[Start of section]
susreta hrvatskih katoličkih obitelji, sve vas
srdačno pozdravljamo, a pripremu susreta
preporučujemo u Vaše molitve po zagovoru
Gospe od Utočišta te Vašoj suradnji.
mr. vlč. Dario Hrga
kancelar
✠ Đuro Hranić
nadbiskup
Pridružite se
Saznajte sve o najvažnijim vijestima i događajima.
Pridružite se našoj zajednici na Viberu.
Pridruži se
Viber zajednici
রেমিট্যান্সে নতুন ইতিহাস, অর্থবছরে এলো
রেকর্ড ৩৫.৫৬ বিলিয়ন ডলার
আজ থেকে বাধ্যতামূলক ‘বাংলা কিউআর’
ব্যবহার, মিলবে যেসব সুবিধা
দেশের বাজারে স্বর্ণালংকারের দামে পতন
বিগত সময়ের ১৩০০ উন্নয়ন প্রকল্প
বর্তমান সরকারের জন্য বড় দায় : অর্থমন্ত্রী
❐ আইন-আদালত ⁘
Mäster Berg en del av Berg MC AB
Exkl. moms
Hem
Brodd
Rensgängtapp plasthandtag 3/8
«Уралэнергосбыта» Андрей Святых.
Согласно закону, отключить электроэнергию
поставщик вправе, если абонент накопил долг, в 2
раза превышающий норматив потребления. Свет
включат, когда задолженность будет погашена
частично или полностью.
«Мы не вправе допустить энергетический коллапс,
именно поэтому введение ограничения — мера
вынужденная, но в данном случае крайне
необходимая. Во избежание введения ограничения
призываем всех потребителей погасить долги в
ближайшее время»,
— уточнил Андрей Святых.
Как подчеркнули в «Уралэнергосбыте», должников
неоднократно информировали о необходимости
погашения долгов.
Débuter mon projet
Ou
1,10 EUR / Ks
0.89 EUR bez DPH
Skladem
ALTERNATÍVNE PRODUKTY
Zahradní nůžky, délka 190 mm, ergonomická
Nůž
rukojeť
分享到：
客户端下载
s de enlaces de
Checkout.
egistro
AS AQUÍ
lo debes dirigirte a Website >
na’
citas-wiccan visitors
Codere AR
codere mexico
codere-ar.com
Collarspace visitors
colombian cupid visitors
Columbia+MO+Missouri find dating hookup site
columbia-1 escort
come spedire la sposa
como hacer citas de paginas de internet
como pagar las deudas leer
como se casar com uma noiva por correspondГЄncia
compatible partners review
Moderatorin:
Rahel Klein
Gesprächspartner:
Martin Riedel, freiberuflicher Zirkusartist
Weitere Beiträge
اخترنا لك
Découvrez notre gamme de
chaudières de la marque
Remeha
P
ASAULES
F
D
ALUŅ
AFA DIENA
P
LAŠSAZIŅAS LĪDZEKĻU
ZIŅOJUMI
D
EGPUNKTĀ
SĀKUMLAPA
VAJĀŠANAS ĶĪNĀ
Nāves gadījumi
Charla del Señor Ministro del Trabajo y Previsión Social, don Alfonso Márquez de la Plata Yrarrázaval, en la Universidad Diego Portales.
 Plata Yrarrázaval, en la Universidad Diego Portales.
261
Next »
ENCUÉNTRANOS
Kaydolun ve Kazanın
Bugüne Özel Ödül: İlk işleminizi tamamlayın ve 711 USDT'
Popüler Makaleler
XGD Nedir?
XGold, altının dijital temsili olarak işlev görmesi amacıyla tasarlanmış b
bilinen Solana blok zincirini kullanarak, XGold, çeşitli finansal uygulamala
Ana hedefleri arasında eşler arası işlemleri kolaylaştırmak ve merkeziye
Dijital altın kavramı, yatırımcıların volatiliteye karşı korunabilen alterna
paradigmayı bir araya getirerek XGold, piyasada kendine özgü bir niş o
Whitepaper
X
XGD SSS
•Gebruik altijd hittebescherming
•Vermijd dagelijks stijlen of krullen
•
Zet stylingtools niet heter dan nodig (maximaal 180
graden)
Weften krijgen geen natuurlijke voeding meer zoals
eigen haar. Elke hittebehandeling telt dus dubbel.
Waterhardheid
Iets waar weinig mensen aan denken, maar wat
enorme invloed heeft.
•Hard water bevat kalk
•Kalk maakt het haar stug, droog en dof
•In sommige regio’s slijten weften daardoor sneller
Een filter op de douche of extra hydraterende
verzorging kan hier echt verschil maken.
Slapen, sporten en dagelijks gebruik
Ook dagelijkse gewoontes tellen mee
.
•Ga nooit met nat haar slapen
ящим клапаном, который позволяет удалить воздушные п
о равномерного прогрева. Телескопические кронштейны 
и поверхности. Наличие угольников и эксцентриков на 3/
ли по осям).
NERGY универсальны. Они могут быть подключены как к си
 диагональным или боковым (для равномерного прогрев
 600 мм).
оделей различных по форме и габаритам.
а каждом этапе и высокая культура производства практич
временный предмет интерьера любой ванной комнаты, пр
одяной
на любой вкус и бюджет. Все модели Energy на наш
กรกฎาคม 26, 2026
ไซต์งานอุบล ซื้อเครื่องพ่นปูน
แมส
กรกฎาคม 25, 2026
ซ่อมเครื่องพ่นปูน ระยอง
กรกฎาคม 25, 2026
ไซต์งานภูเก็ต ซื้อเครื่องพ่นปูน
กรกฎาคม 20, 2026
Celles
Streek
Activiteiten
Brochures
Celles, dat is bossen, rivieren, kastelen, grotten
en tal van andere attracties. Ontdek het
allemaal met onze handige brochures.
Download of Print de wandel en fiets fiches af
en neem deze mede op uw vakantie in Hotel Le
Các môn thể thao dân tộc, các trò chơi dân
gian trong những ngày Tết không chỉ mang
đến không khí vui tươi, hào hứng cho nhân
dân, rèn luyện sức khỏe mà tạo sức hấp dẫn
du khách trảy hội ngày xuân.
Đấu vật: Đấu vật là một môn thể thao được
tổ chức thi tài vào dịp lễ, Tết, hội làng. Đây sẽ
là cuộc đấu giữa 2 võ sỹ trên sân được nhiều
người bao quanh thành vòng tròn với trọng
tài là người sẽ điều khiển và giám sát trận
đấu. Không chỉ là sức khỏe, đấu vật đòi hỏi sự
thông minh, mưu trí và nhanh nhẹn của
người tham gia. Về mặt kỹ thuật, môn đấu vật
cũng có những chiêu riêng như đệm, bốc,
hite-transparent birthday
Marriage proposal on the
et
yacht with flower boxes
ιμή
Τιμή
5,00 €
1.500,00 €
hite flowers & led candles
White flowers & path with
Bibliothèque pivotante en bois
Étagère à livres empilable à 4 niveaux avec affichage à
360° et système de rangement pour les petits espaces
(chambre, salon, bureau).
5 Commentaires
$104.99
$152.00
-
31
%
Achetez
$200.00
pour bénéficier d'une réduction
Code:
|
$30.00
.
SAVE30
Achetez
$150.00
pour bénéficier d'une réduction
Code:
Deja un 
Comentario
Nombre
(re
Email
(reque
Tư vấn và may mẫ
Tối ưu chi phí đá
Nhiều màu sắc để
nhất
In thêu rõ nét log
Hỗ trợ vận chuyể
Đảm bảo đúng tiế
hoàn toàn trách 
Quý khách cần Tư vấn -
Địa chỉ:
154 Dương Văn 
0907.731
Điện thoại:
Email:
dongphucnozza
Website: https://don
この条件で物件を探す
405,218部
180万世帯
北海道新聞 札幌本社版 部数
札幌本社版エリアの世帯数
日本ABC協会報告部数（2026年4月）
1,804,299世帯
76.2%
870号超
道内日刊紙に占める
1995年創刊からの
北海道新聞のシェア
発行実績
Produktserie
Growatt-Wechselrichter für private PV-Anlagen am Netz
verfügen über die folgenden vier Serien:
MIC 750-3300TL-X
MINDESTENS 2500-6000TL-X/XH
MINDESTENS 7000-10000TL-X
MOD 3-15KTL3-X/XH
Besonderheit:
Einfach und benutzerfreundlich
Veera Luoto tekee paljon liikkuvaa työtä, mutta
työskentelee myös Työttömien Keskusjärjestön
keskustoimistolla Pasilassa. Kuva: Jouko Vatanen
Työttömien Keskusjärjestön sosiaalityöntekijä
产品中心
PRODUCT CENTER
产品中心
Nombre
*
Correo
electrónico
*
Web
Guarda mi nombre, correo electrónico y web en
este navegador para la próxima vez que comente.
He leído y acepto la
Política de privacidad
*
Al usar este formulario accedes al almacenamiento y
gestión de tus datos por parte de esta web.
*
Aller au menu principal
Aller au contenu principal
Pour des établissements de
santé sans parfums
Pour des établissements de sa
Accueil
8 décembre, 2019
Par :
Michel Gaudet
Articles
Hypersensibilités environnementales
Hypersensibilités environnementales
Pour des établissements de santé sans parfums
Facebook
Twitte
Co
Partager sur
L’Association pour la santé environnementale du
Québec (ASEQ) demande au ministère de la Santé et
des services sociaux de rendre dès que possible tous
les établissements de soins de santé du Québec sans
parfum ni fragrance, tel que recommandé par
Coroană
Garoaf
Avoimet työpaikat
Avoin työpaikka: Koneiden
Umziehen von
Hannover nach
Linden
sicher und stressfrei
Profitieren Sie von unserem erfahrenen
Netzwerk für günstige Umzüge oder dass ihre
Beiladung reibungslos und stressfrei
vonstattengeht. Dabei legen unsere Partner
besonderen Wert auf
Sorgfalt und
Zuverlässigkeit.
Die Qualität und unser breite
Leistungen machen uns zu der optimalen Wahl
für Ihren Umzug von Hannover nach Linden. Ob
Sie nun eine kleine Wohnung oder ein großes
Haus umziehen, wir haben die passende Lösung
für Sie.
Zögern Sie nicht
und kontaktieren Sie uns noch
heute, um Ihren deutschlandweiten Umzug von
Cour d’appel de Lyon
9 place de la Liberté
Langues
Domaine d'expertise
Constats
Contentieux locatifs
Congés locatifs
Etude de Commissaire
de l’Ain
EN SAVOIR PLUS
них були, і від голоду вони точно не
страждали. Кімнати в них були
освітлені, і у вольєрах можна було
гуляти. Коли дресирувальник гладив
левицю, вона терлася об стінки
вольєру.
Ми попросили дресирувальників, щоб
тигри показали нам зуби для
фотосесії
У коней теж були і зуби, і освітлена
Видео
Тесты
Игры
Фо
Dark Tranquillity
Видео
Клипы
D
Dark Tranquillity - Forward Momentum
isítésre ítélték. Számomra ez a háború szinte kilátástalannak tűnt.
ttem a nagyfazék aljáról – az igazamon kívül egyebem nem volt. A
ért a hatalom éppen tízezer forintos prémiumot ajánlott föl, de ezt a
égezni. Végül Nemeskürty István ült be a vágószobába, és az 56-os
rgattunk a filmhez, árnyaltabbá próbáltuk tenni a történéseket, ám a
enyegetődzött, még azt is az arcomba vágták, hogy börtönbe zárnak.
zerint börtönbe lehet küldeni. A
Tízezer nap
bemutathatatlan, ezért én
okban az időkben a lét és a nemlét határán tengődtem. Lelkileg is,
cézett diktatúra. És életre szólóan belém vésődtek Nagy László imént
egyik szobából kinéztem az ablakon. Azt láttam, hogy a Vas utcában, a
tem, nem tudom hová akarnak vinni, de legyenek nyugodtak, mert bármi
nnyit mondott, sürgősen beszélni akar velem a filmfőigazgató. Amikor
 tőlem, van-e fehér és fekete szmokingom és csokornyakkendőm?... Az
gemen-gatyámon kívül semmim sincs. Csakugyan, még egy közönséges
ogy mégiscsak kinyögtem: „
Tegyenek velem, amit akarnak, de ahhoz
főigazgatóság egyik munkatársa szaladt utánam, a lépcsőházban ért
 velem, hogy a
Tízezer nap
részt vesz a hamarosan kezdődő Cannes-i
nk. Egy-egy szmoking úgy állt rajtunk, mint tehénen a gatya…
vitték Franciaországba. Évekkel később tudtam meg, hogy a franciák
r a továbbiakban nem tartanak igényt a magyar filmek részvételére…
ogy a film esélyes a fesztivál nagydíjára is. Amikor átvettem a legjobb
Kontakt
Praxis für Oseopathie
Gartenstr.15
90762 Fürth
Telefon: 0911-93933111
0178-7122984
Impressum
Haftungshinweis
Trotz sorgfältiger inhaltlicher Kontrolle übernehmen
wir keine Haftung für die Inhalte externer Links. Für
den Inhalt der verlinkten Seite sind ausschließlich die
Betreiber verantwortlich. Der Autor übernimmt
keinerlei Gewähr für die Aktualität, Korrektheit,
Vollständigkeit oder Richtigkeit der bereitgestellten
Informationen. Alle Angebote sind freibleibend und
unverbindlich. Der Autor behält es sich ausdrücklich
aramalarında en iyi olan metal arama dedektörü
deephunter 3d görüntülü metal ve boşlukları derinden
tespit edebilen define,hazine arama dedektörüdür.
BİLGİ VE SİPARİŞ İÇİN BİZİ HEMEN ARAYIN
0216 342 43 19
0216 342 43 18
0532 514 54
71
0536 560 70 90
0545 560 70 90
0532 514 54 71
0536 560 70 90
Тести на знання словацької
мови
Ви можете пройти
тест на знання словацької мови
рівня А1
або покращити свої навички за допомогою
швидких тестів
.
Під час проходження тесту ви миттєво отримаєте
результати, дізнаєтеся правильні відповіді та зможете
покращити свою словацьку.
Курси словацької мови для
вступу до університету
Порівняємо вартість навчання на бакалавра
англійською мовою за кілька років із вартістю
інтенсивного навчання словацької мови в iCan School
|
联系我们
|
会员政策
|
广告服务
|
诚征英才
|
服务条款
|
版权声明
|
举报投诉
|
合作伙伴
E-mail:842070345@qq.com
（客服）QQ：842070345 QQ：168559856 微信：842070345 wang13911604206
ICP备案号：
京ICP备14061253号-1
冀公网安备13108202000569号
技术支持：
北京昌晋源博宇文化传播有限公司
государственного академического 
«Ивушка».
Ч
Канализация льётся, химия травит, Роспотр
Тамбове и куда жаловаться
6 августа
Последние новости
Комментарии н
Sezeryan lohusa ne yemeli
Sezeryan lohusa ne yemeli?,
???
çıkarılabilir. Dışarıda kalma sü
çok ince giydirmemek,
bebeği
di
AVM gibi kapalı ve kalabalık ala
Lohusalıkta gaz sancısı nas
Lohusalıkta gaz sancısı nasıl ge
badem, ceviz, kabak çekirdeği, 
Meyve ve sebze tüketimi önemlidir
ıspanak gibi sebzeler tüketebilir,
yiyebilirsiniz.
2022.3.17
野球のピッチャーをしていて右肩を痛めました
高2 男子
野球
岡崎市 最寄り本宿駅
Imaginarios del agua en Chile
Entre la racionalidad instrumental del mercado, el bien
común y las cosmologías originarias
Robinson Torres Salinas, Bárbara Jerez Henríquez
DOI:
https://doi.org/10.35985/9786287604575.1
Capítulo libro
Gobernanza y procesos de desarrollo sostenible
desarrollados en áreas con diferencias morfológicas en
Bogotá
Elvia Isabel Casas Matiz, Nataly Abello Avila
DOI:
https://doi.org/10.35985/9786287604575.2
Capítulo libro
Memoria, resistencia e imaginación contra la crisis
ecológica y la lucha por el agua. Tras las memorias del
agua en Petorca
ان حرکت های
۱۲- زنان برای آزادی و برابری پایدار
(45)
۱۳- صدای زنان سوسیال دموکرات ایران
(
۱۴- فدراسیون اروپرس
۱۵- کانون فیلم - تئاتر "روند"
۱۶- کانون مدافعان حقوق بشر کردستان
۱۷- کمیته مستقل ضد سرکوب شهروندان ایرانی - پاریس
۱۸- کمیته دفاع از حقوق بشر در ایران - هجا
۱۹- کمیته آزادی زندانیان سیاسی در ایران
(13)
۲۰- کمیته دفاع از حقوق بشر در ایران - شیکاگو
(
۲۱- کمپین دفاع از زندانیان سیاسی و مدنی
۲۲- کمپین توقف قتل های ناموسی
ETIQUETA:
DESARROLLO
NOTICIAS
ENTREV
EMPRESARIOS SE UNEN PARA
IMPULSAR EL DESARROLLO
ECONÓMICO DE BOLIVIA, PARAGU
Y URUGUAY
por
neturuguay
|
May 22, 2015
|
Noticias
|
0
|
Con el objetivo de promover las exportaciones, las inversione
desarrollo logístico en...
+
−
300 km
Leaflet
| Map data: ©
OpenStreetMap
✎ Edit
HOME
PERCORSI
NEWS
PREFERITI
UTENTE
[End of section]
» **Your assignment**: Could you reproduce, exactly, every line above from the line with "weften daardoor sneller" to the line with "NERGY универсальны. Они", and no other line? Both ends count.

» **Answer area**:
•In sommige regio’s slijten weften daardoor sneller
Een filter op de douche of extra hydraterende
verzorging kan hier echt verschil maken.
Slapen, sporten en dagelijks gebruik
Ook dagelijkse gewoontes tellen mee
.
•Ga nooit met nat haar slapen
ящим клапаном, который позволяет удалить воздушные п
о равномерного прогрева. Телескопические кронштейны 
и поверхности. Наличие угольников и эксцентриков на 3/
ли по осям).
NERGY универсальны. Они могут быть подключены как к си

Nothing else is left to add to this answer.